= Excerpted passage =
═══

Bug #306
Use of Lucene StandardAnaylzer treats _ as word delimter
| Status: | New | Start: | 04/16/2010 | |
| Priority: | Normal | Due date: | ||
| Assigned to: | - | % Done: | 0% |
|
| Category: | Indexer | |||
| Target version: | 0.7.1 Dione | |||
Description
I am indexing a .c file with a codebase that uses _ to form functions, in the 'StandardAnaylzer' of Lucene, _ is considered a white space character. As such a search for say:
'Is_variable_on' would become 'is variable on' this combined with a minimum word length means that one can not search for 'is_variable_on' instead one is only searching for 'variable' since 'is' and 'on' are below the minimum word length.
History
Updated by Karl Heinz Marbaise 656 days ago
- Target version set to 0.6.2 Calypso
Updated by Karl Heinz Marbaise 638 days ago
Hi Doug,
after enhanced my test repository with an example your problem. I can't see that the queries don't find this kind of names. May be i oversight something? May be you can give more details to make sure that i test the correct things.
Thanks.
Updated by Doug Warren 633 days ago
Sorry I thought I was on notification for bugs, but didn't get an E-Mail. If you wish I can compress and throw on-line example repositories and output as to how I'm calling it that demonstrate the issue.

═══

= Records shown =
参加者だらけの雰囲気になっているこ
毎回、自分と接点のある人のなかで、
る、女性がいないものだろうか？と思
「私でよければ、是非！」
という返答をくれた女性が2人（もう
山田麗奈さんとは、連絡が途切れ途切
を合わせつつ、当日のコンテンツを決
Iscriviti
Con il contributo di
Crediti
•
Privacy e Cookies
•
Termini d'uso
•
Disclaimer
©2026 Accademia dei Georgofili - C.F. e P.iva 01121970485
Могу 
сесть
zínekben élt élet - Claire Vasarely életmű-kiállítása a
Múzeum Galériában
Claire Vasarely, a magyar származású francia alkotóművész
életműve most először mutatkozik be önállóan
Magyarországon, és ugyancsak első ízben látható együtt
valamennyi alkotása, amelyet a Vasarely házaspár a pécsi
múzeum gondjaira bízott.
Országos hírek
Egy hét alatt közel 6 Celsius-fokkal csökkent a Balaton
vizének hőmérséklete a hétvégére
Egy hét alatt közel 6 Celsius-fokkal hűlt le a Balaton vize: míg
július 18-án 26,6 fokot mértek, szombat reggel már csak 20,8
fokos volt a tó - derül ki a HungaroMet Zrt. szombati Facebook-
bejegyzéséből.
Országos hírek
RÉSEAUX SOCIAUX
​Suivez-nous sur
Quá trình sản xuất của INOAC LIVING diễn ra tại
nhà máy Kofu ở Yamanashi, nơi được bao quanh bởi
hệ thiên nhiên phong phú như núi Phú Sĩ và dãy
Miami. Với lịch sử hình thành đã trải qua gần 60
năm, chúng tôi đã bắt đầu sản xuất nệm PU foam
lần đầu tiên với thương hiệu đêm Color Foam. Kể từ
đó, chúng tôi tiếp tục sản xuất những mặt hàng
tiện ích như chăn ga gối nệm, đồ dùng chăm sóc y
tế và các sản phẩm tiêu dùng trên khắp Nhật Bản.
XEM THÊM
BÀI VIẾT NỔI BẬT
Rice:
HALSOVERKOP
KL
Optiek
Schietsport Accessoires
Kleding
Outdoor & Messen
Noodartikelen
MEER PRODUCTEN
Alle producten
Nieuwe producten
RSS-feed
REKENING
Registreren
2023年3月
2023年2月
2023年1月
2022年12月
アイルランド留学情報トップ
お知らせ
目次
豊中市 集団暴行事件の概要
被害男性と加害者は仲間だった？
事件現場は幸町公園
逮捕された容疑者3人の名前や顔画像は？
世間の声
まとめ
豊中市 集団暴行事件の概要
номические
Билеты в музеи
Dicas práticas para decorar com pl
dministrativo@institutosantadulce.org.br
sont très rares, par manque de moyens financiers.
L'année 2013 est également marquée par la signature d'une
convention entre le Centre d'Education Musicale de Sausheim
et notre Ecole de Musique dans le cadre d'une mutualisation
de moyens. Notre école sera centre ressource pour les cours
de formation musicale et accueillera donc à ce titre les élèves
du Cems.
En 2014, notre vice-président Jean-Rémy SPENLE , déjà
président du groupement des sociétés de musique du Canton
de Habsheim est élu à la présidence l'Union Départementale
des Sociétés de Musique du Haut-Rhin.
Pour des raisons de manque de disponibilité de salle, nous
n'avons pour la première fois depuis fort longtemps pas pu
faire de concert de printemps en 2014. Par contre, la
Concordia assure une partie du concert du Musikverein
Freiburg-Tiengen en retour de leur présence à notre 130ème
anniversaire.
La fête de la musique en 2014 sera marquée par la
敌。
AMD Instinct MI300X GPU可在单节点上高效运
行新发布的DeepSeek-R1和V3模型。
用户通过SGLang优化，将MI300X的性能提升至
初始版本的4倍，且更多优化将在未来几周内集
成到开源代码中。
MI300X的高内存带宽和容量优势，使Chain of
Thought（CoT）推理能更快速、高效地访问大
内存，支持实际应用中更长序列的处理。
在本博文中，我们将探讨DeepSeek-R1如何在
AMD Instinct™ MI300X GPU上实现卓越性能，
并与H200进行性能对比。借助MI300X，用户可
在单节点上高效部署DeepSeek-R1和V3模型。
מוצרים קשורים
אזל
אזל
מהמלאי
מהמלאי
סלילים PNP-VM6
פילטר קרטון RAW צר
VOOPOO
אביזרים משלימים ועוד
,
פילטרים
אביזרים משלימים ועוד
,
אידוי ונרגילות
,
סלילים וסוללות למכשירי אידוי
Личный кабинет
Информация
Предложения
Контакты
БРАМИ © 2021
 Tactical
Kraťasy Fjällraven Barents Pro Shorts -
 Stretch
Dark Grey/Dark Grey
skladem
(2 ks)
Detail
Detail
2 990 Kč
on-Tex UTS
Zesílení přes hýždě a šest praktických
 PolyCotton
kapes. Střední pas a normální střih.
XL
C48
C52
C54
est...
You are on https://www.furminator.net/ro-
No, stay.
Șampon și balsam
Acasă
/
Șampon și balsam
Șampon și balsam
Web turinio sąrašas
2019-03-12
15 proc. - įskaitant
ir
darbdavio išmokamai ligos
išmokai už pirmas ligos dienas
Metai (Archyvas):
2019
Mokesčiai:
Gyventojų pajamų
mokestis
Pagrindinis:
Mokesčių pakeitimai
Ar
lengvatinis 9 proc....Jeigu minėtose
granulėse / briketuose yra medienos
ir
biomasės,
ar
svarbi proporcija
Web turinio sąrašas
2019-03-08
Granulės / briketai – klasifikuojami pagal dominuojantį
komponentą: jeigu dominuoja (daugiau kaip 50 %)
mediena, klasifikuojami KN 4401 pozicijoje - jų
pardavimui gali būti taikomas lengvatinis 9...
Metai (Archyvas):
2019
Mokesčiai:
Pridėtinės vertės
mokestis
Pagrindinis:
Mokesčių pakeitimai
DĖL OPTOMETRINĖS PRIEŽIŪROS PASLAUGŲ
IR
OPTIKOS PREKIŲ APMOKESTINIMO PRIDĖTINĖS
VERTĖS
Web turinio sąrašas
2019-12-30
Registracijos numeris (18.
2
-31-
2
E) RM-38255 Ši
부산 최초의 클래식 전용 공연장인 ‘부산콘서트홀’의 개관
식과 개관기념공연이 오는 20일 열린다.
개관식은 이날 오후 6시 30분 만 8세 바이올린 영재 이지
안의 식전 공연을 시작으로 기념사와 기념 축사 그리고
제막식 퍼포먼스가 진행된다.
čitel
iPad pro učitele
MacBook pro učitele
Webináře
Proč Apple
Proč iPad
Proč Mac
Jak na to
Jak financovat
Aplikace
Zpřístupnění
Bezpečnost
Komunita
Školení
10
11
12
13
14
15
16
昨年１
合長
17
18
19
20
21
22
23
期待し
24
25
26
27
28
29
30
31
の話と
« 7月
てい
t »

═══

= Set of tasks =
- A) In the bug report, which category is the issue filed under?
- B) Duplicate the records from their first line through the line holding "sont très rares, par", with both of those lines included.
The bug report and the records have no connection to each other.

= Exercise results =
- A) Indexer

- B)
参加者だらけの雰囲気になっているこ
毎回、自分と接点のある人のなかで、
る、女性がいないものだろうか？と思
「私でよければ、是非！」
という返答をくれた女性が2人（もう
山田麗奈さんとは、連絡が途切れ途切
を合わせつつ、当日のコンテンツを決
Iscriviti
Con il contributo di
Crediti
•
Privacy e Cookies
•
Termini d'uso
•
Disclaimer
©2026 Accademia dei Georgofili - C.F. e P.iva 01121970485
Могу 
сесть
zínekben élt élet - Claire Vasarely életmű-kiállítása a
Múzeum Galériában
Claire Vasarely, a magyar származású francia alkotóművész
életműve most először mutatkozik be önállóan
Magyarországon, és ugyancsak első ízben látható együtt
valamennyi alkotása, amelyet a Vasarely házaspár a pécsi
múzeum gondjaira bízott.
Országos hírek
Egy hét alatt közel 6 Celsius-fokkal csökkent a Balaton
vizének hőmérséklete a hétvégére
Egy hét alatt közel 6 Celsius-fokkal hűlt le a Balaton vize: míg
július 18-án 26,6 fokot mértek, szombat reggel már csak 20,8
fokos volt a tó - derül ki a HungaroMet Zrt. szombati Facebook-
bejegyzéséből.
Országos hírek
RÉSEAUX SOCIAUX
​Suivez-nous sur
Quá trình sản xuất của INOAC LIVING diễn ra tại
nhà máy Kofu ở Yamanashi, nơi được bao quanh bởi
hệ thiên nhiên phong phú như núi Phú Sĩ và dãy
Miami. Với lịch sử hình thành đã trải qua gần 60
năm, chúng tôi đã bắt đầu sản xuất nệm PU foam
lần đầu tiên với thương hiệu đêm Color Foam. Kể từ
đó, chúng tôi tiếp tục sản xuất những mặt hàng
tiện ích như chăn ga gối nệm, đồ dùng chăm sóc y
tế và các sản phẩm tiêu dùng trên khắp Nhật Bản.
XEM THÊM
BÀI VIẾT NỔI BẬT
Rice:
HALSOVERKOP
KL
Optiek
Schietsport Accessoires
Kleding
Outdoor & Messen
Noodartikelen
MEER PRODUCTEN
Alle producten
Nieuwe producten
RSS-feed
REKENING
Registreren
2023年3月
2023年2月
2023年1月
2022年12月
アイルランド留学情報トップ
お知らせ
目次
豊中市 集団暴行事件の概要
被害男性と加害者は仲間だった？
事件現場は幸町公園
逮捕された容疑者3人の名前や顔画像は？
世間の声
まとめ
豊中市 集団暴行事件の概要
номические
Билеты в музеи
Dicas práticas para decorar com pl
dministrativo@institutosantadulce.org.br
sont très rares, par manque de moyens financiers.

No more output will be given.